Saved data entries
-.-.-

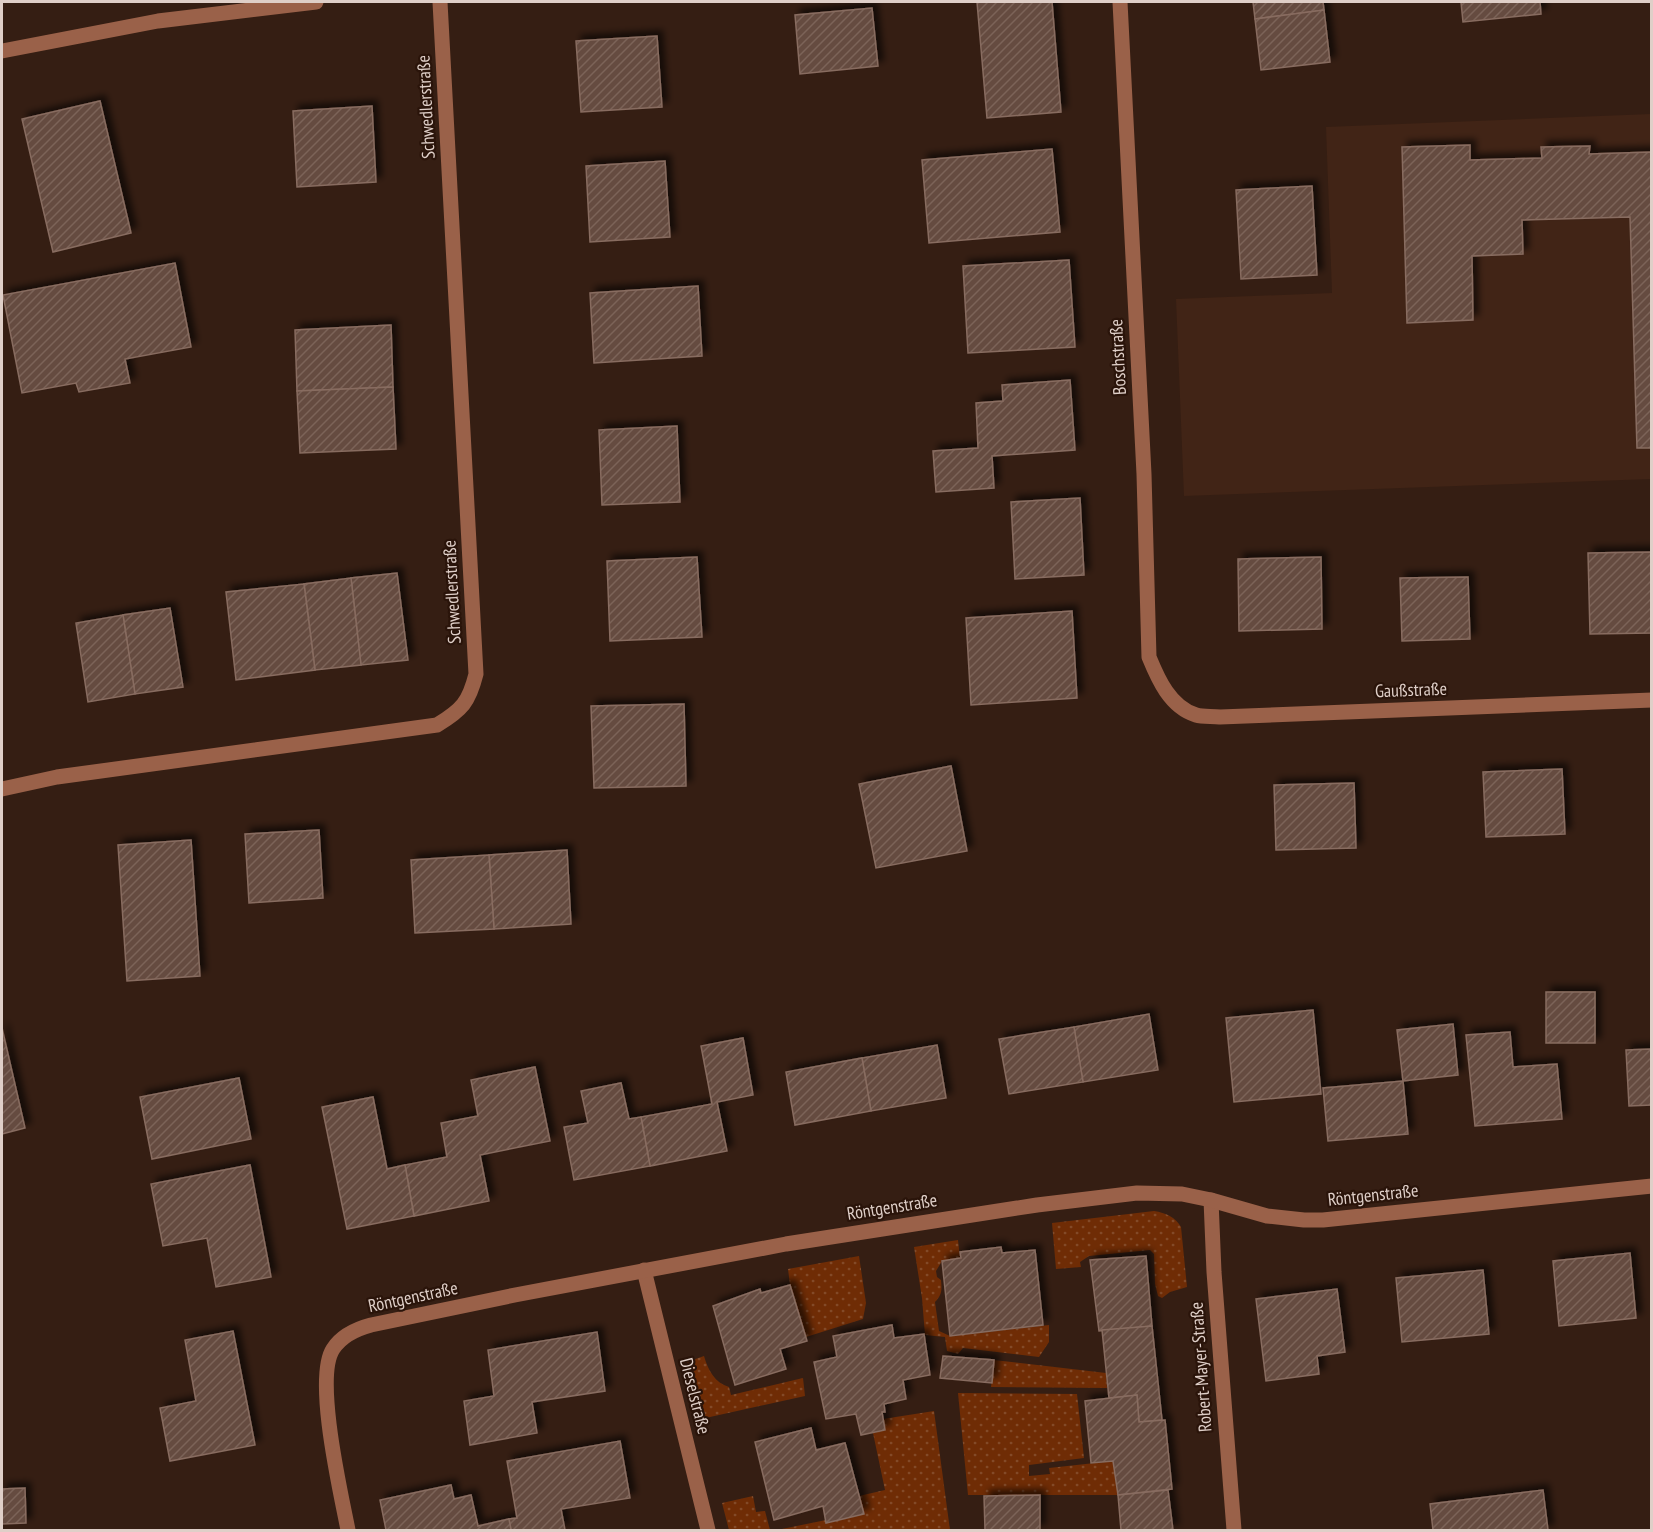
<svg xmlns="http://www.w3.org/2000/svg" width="1653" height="1532" font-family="'PT Sans Narrow',sans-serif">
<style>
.built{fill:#412416}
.grass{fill:url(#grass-dots)}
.building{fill:url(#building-hatch);stroke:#886c60;stroke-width:1.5;filter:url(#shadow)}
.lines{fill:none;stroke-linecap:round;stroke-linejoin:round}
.minor{stroke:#9a6149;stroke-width:15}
.labels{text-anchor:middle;stroke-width:4.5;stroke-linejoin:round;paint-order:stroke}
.street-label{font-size:18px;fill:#dfcfc8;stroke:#2a140a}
</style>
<defs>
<pattern id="grass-dots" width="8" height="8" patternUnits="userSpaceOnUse" patternTransform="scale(1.5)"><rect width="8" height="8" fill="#6f2c05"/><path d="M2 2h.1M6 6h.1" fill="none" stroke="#834a28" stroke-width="1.8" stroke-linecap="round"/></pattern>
<pattern id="building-hatch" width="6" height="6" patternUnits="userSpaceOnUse" patternTransform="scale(1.5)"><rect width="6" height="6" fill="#654b3f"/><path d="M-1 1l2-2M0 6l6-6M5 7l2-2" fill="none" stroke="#7b6459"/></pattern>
<filter id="shadow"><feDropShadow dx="5.5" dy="-5.5" stdDeviation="3" flood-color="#0009"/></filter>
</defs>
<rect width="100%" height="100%" fill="#351e13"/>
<path class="built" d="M1651,114V479L1184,496L1176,299L1332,293L1326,127Z"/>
<g class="grass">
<path d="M1154,1211C1166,1213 1175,1217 1181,1227L1187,1287L1170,1292L1162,1298L1158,1296L1155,1284L1154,1254L1150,1250L1089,1256L1080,1262L1081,1267L1056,1269L1052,1223Z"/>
<path d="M958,1240L960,1258L942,1261L936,1271L937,1277L941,1280C942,1290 942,1295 935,1302L939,1331L950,1336L1049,1325V1342L1039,1357L963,1348L958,1354L947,1351L945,1337L925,1335L922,1298L914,1247Z"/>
<path d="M859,1256L866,1303L863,1319L806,1337L790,1285L788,1269Z"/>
<path d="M704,1356C708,1370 715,1383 729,1387L731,1395L803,1378L805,1396L701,1419L687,1362Z"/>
<path d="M994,1360L1106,1373L1107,1388L991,1387Z"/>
<path d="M958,1393L1077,1394L1084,1458L1029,1465V1476L1050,1474L1049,1468L1113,1461L1118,1495H968Z"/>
<path d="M934,1411L950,1530H777L826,1520L827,1523L864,1514L859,1496L885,1490L873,1433L885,1430L883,1419Z"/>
<path d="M753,1496L756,1512L765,1511L770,1530H729L722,1503Z"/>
</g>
<g class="building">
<path d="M977,2H1052L1061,112L987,118Z"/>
<path d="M1253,2H1323L1324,10L1255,19Z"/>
<path d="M1461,2H1540L1541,14L1463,22Z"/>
<path d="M872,8L878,66L800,74L795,15Z"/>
<path d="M1324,10L1330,62L1261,70L1255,19Z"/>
<path d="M657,36L662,107L581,112L576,41Z"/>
<path d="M100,101L131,233L53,252L22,119Z"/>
<path d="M372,106L376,182L297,187L293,111Z"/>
<path d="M1470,145V160L1542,158L1541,147L1590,146L1589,154L1652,152V448H1637L1630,217L1522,220L1523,254L1472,256L1473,320L1407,323L1402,147Z"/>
<path d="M1052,149L1060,232L929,243L922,160Z"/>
<path d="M665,161L670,237L590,242L586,166Z"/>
<path d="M1312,186L1317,275L1241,279L1236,190Z"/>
<path d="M1069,260L1075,347L968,353L963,266Z"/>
<path d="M175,263L191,347L125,359L130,383L79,392L76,383L22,393L3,295Z"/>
<path d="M698,286L702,356L594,363L590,293Z"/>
<path d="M391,325L393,387L297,391L295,330Z"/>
<path d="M1070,380L1075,450L992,456L994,488L936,492L933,451L978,448L976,403L1003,401L1002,385Z"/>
<path d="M393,387L396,449L300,453L297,391Z"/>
<path d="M677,426L680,502L602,505L599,430Z"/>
<path d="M1080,498L1084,575L1015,579L1011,502Z"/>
<path d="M1652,552V633L1590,634L1588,553Z"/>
<path d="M697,557L702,637L610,641L607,561Z"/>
<path d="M1321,557L1322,629L1239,631L1238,559Z"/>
<path d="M397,573L408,660L361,665L351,578Z"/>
<path d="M1468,577L1470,639L1402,641L1400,578Z"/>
<path d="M351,578L361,665L315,670L304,584Z"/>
<path d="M304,584L315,670L236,680L226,592Z"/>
<path d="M170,608L183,687L135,694L123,615Z"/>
<path d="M1072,611L1077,698L971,705L966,618Z"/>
<path d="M123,615L135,694L88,702L76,623Z"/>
<path d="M684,704L686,786L594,788L591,706Z"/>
<path d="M951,766L967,851L876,868L859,784Z"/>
<path d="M1562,769L1565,834L1486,837L1483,772Z"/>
<path d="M1354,783L1356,848L1276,850L1274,785Z"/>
<path d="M319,830L323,898L249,903L245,834Z"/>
<path d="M191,840L200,976L127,981L118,845Z"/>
<path d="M567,850L571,924L494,929L489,855Z"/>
<path d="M489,855L494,929L415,933L411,860Z"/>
<rect x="1546" y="992" width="49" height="51"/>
<path d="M1313,1010L1321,1094L1234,1102L1226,1018Z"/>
<path d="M1149,1014L1158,1070L1083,1082L1074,1027Z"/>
<path d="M1453,1024L1458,1075L1403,1081L1397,1030Z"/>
<path d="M1074,1027L1083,1082L1009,1094L999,1039Z"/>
<path d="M2,1028L25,1128L2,1134Z"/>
<path d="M1510,1032L1513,1067L1557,1064L1562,1119L1475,1126L1466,1035Z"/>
<path d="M743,1038L753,1095L717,1102L727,1151L650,1166L641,1117L712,1104L701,1046Z"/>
<path d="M937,1045L946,1098L871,1111L862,1058Z"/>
<path d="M1652,1049V1105L1629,1106L1626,1050Z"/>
<path d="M862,1058L871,1111L795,1125L786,1072Z"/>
<path d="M535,1067L550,1141L480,1155L489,1201L414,1216L405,1165L447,1157L441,1123L478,1116L471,1080Z"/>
<path d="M239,1078L251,1139L152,1159L140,1097Z"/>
<path d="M1403,1081L1408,1134L1328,1141L1323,1088Z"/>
<path d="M621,1083L629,1119L641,1117L650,1166L574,1180L564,1127L588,1123L581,1091Z"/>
<path d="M373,1097L387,1169L405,1165L414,1216L347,1229L322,1107Z"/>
<path d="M250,1165L271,1277L216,1287L207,1238L163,1246L151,1184Z"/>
<path d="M1001,1247L1002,1253L1035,1250L1043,1325L950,1336L942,1261L961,1258L960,1252Z"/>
<path d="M1630,1253L1636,1318L1559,1326L1553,1261Z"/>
<path d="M1146,1256L1152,1326L1099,1331L1090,1260Z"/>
<path d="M1483,1270L1489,1334L1402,1342L1396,1278Z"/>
<path d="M790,1285L807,1341L780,1349L786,1369L735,1385L713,1306L760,1289L761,1293Z"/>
<path d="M1337,1289L1345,1352L1317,1356L1319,1374L1266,1381L1256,1299Z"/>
<path d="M892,1325L894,1338L924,1334L930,1375L903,1380L906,1399L884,1404L885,1412H882L885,1430L861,1435L856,1414L826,1419L814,1362L837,1357L833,1336Z"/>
<path d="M1152,1326L1162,1420L1139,1422L1137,1395L1109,1398L1102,1330Z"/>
<path d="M233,1331L255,1445L170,1461L160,1408L196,1401L185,1340Z"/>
<path d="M597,1332L605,1391L532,1402L537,1433L470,1445L464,1401L494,1396L488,1350Z"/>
<path d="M943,1356L994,1360L992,1383L940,1378Z"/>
<path d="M1137,1395L1139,1422L1165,1420L1172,1489L1118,1495L1113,1461L1091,1463L1085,1401Z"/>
<path d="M811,1428L816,1450L845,1443L864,1514L826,1523L823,1506L774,1520L755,1442Z"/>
<path d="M620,1441L630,1498L561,1509L565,1530H511L509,1519L517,1518L507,1461Z"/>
<path d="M451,1485L454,1499L471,1495L478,1526L509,1519L511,1530H386L380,1500Z"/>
<path d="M25,1488L26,1523L2,1524V1489Z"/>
<path d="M1168,1490L1173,1530H1121L1118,1495Z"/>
<path d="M1543,1490L1548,1530H1433L1430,1504Z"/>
<path d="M1040,1495V1530H985L984,1496Z"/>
</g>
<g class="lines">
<g class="minor">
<path d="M1120,2L1144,474L1149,657C1158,679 1170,707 1196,715C1203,717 1212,716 1220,717L1652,700"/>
<path d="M2,51L158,21L316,2"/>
<path d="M2,789L57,777L437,725C462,710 469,702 476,674L440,2"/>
<path d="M1211,1200L1214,1272L1234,1530"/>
<path d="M644,1270L708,1530"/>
<path d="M348,1530C341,1494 314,1378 333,1349C342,1335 356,1329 371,1325L515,1295L786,1244L1037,1205L1137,1193L1182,1194L1211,1200L1267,1216L1304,1220H1323L1652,1186"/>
</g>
</g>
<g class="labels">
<g class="street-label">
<text transform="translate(426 107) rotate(-93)" y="6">Schwedlerstraße</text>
<text transform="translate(1118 357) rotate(-93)" y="6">Boschstraße</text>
<text transform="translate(452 592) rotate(-93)" y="6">Schwedlerstraße</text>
<text transform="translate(1411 690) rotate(-2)" y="6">Gaußstraße</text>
<text transform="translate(1373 1195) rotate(-6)" y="6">Röntgenstraße</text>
<text transform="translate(892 1207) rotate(-9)" y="6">Röntgenstraße</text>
<text transform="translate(413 1297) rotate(-12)" y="6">Röntgenstraße</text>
<text transform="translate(1201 1367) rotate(-94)" y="6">Robert-Mayer-Straße</text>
<text transform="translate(695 1396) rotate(76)" y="6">Dieselstraße</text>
</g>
</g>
<rect width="1653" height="1532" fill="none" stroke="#dfcfc8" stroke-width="6"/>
</svg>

-.-.-

Among the entries, find each line that includes the string "lines" and copy it.

▶ Result for this task
.lines{fill:none;stroke-linecap:round;stroke-linejoin:round}
<g class="lines">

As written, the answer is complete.